Tuesday, July 25, 2017

Road Kill


I was in bed Saturday night and I was thinking about how I would like to do some sort of street ministry tomorrow instead of going to a church.  I mean just going up to people, making conversation and praying for them at random instead of in an organized setting.  John and I had planned on going to a particular church and as I was talking to God about my idea, He asked, “Why can’t you do both?” And I smiled and thought, You are so right!  It doesn’t have to be one or the other.  
We started out innocently enough with a plan to go to the church across town.  As I was getting ready to leave, I noticed that our cat had brought a chipmunk into the breezeway and was doing what cats do: playing with it, basically torturing it. I witnessed the scene and felt sick to my stomach that nature has that cruel side to it. I told John about it.  But instead of compassion, he said I should never leave the garage door open for the cat. (I usually leave it open just a bit in case of bad weather.)  Okay, now I see a chipmunk being abused and also indirectly get blamed for it because of wanting to protect our cat from the elements.
I did my best to ignore the comment knowing it was likely an attack from Satan to distract us from going to church and being able to concentrate on the message.  I chose not to get upset and simply let it go, knowing that my husband is not my enemy, even if he gets tangled up in the process sometimes.  My responsibility was just to be quiet.  And I reminded myself that God spoke to me last night and surely I don’t want to mess up his plan because of my pride.
We drove across town, chatting about other things on the way to church. When we got there we found out the service was changed to an earlier time due to a community parade.  The service was almost over and it was too late to drive back to our regular church so we decided to go for a ride and possibly stop for lunch.  We ended up in a city about 30 miles away.  I have wanted to go there to visit the women at their county jail.  I have had it on the back burner, so to speak, because I was not sure how to go about it.  I had made a special lady in prison a promise that I would do my best to see if I could help bring Jesus to her hometown, while sharing my personal testimony.  Without planning it, as John didn’t even know, I found myself in that city and with a great opportunity to gather information and be able to street witness if the opportunity presented itself.

__DATA EXTRACT__.
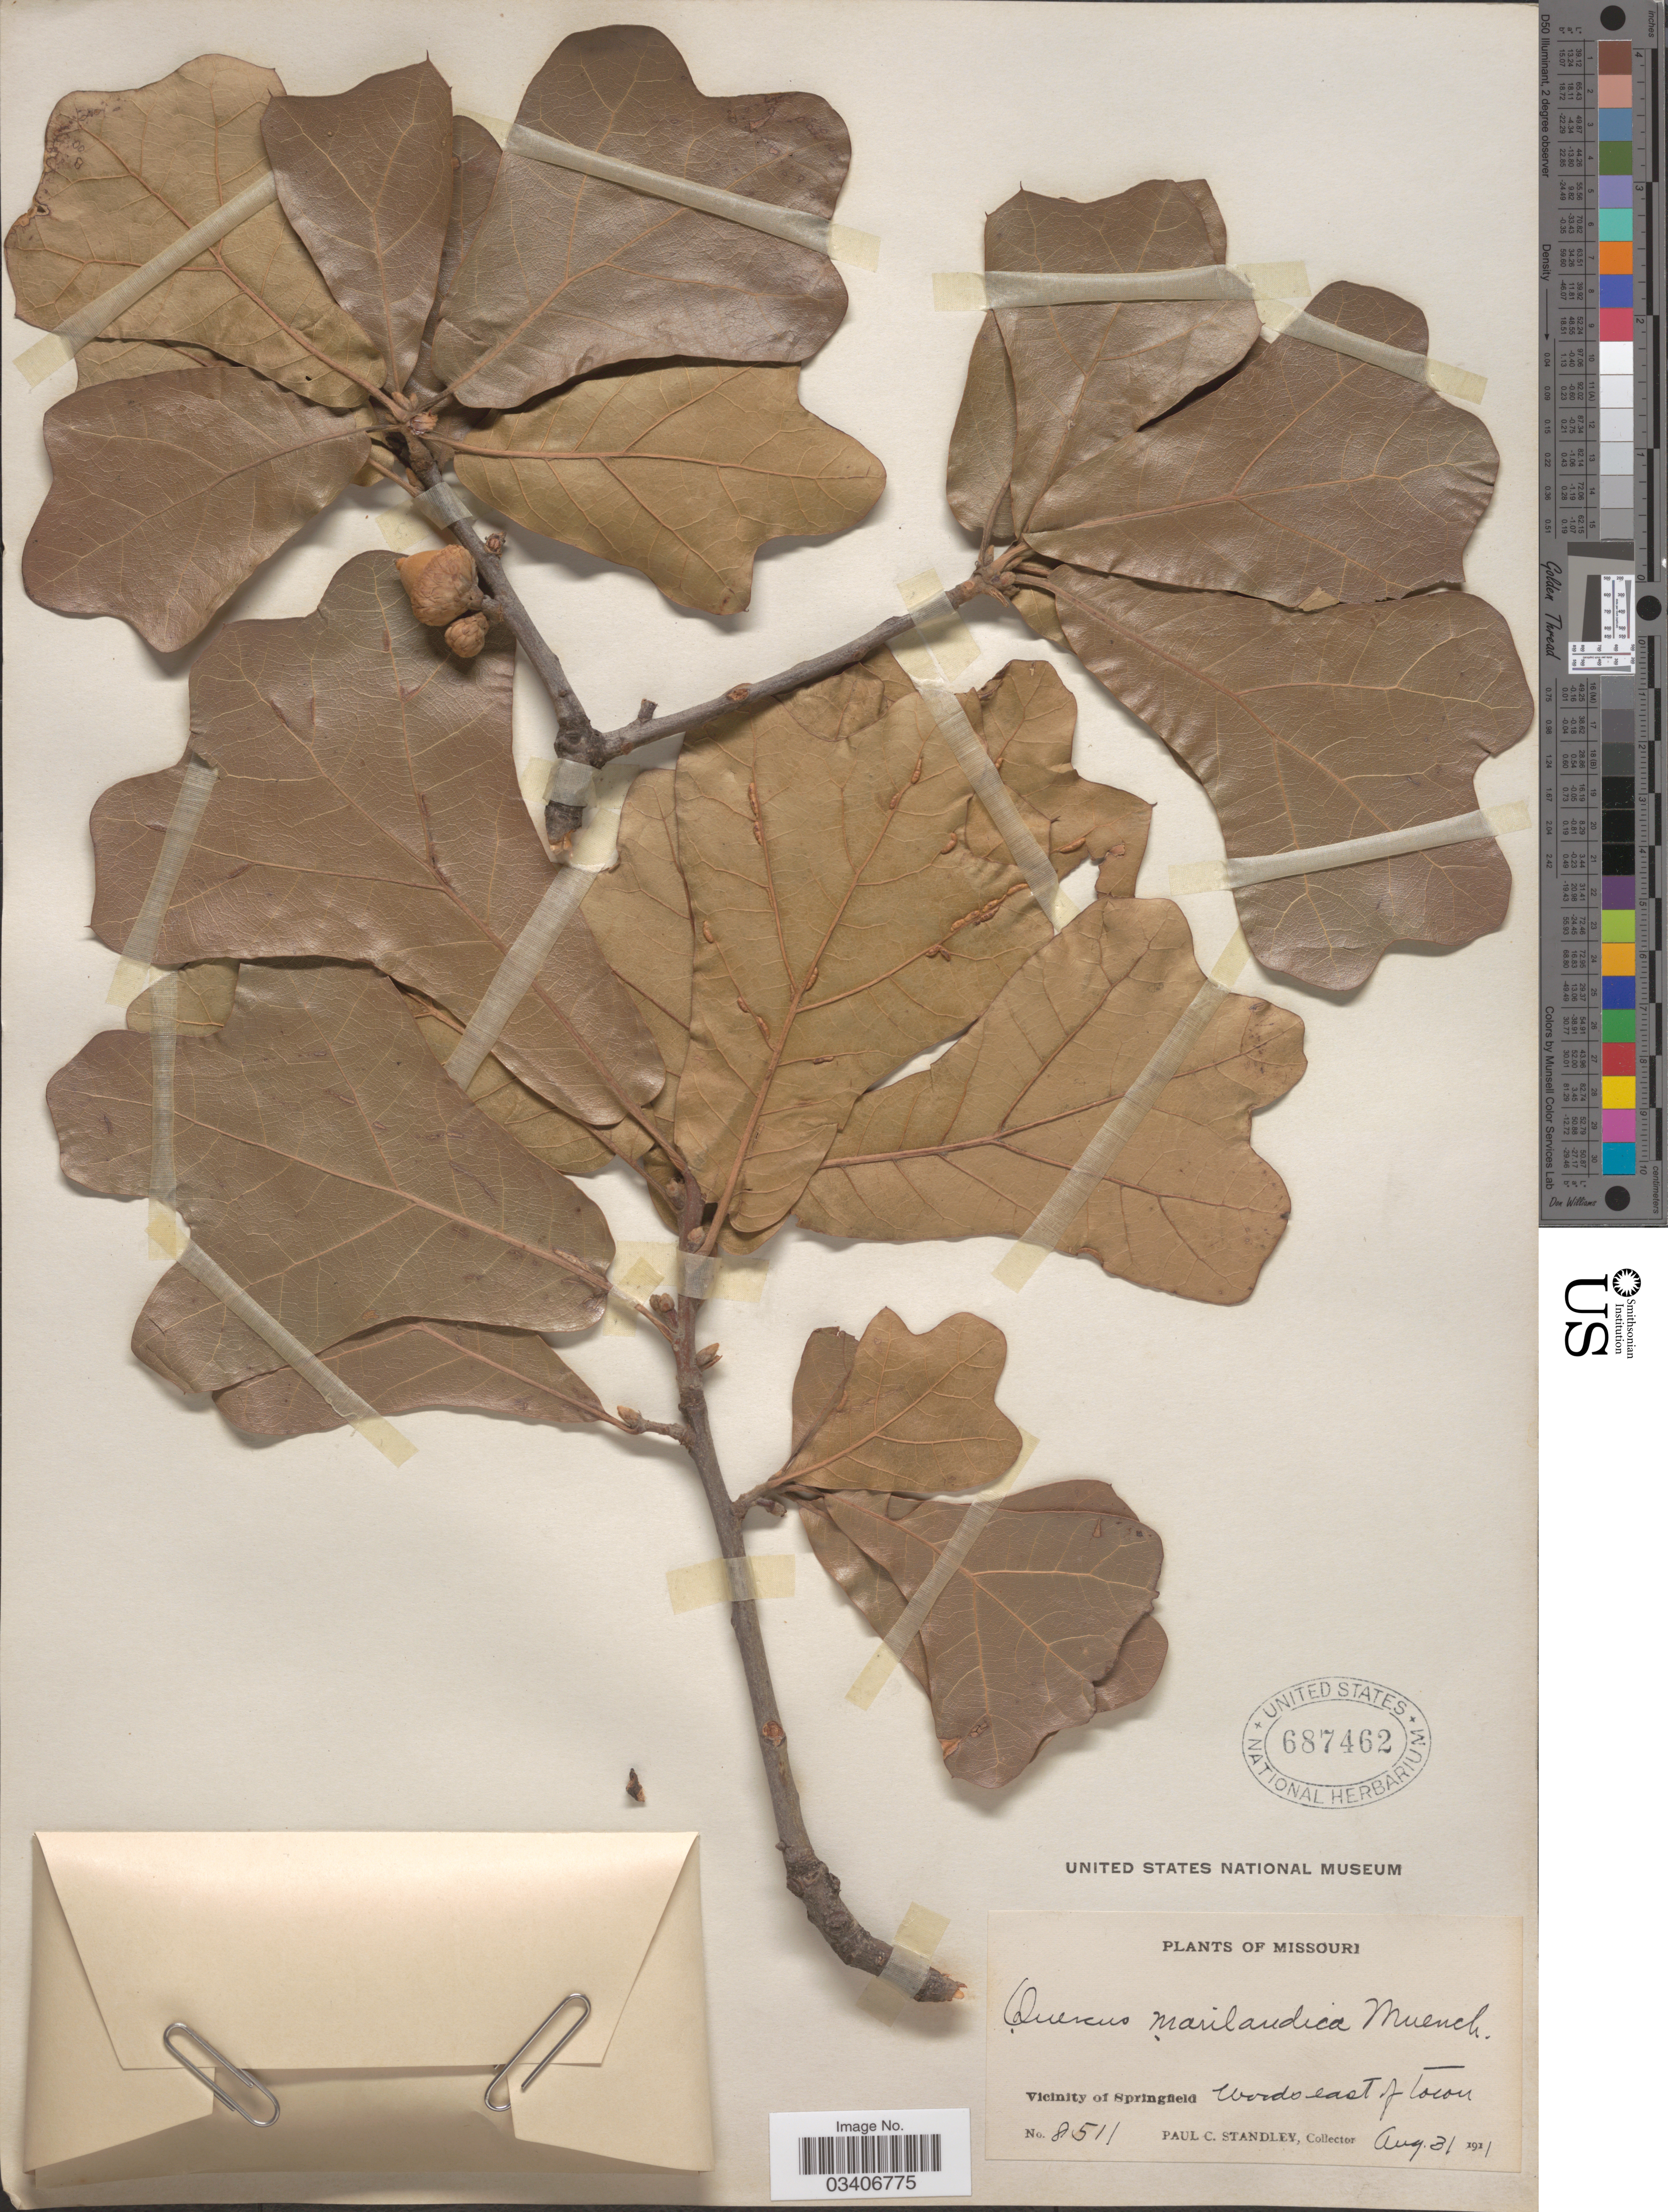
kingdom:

__EXERCISE BRIEF__. Please reproduce, word for word, the part of the Road Kill post above starting at "I was in bed" and ending at "or the other.".

__REPLY__.
I was in bed Saturday night and I was thinking about how I would like to do some sort of street ministry tomorrow instead of going to a church.  I mean just going up to people, making conversation and praying for them at random instead of in an organized setting.  John and I had planned on going to a particular church and as I was talking to God about my idea, He asked, “Why can’t you do both?” And I smiled and thought, You are so right!  It doesn’t have to be one or the other.